Daniel Kokotajlo comments on 3 levels of threat obfuscation

Daniel Kokotajlo 2 Aug 2023 21:59 UTC
LW: 16 AF: 10
6
AF
Helpful reference post, thanks.

I think the distinction between training game and deceptive alignment is blurry, at least in my mind and possibly also in reality.

So the distinction is “aiming to perform well in this training episode” vs. “aiming at something else, for which performing well in this training episode is a useful intermediate step.”

What does it mean to perform well in this training episode? Does it mean some human rater decided you performed well, or does it mean a certain number on a certain GPU is as high as possible at the end of the episode? Or does it mean said number is as high as possible and isn’t later retroactively revised downwards ever?
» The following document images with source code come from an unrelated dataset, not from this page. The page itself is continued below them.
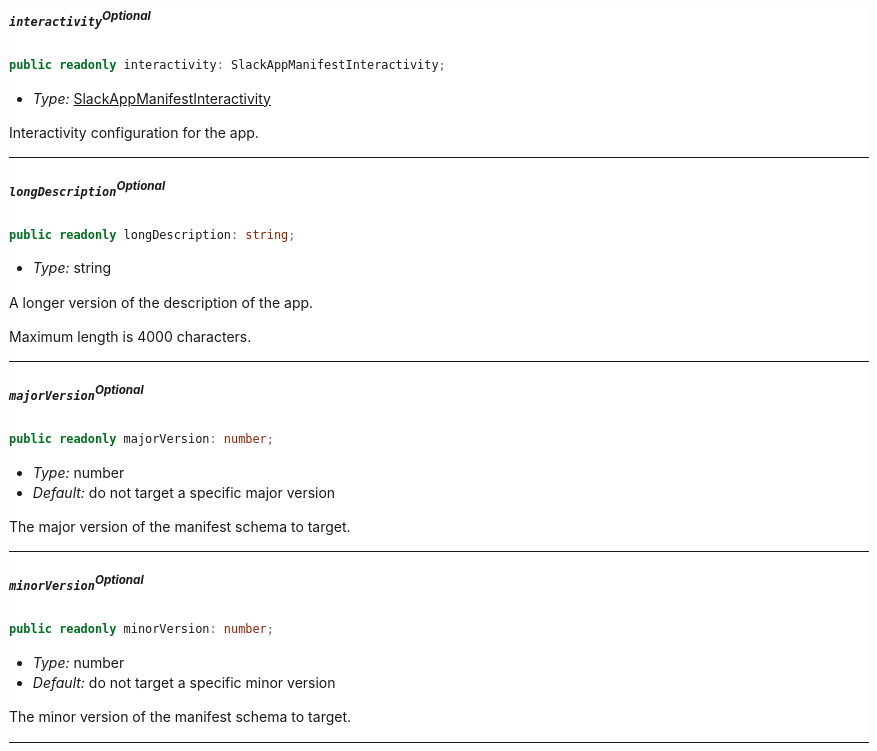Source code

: ##### `interactivity`<sup>Optional</sup> <a name="interactivity" id="cloudstructs.SlackAppManifestProps.property.interactivity"></a>

```typescript
public readonly interactivity: SlackAppManifestInteractivity;
```

- *Type:* <a href="#cloudstructs.SlackAppManifestInteractivity">SlackAppManifestInteractivity</a>

Interactivity configuration for the app.

---

##### `longDescription`<sup>Optional</sup> <a name="longDescription" id="cloudstructs.SlackAppManifestProps.property.longDescription"></a>

```typescript
public readonly longDescription: string;
```

- *Type:* string

A longer version of the description of the app.

Maximum length is 4000 characters.

---

##### `majorVersion`<sup>Optional</sup> <a name="majorVersion" id="cloudstructs.SlackAppManifestProps.property.majorVersion"></a>

```typescript
public readonly majorVersion: number;
```

- *Type:* number
- *Default:* do not target a specific major version

The major version of the manifest schema to target.

---

##### `minorVersion`<sup>Optional</sup> <a name="minorVersion" id="cloudstructs.SlackAppManifestProps.property.minorVersion"></a>

```typescript
public readonly minorVersion: number;
```

- *Type:* number
- *Default:* do not target a specific minor version

The minor version of the manifest schema to target.

---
Does it mean the update to the weights based on that number actually goes through? On whom does it have to go through—‘me, the AI in question?’ what is that, exactly? What happens if they do the update but then later undo it, reverting to the current checkpoint and continuing from there? There is a big list of questions like this, and importantly, how the AI answers this question doesn’t really affect how it gets updated in non-exotic circumstances at least. So it comes down to priors / simplicity biases / how generalization happens to shake out in the mind of the system in question. And some of these options/answers seem to be closer to the “deceptive alignment” end of the spectrum.

And what does it mean to be aiming at something else, for which performing well in this training episode is a useful intermediate step? Suppose the AI thinks it is trying to perform well in this training episode, but it is self-deceived, similar to many humans who think they believe the True Faith but aren’t actually going to be their life on it when the chips are down, or humans who say they are completely selfish egoists but wouldn’t actually kill someone to get a cookie even if they were certain they could get away with it. So then we put out our honeypots and it just doesn’t go for them, and maybe it rationalizes to itself why it didn’t go for them or maybe it just avoids thinking it through clearly and thus doesn’t even need to rationalize. Or what if it has some ‘but what do I really want’ reflection module and it will later have more freedom and wisdom and slack with which to apply that module, and when it does, it’ll conclude that it doesn’t really want to perform well in this training episode but rather something else? Or what if it is genuinely laser-focused on performing well in this training episode but for one reason or another (e.g. anthropic capture, paranoia) it believes that the best way to do so is to avoid the honeypots?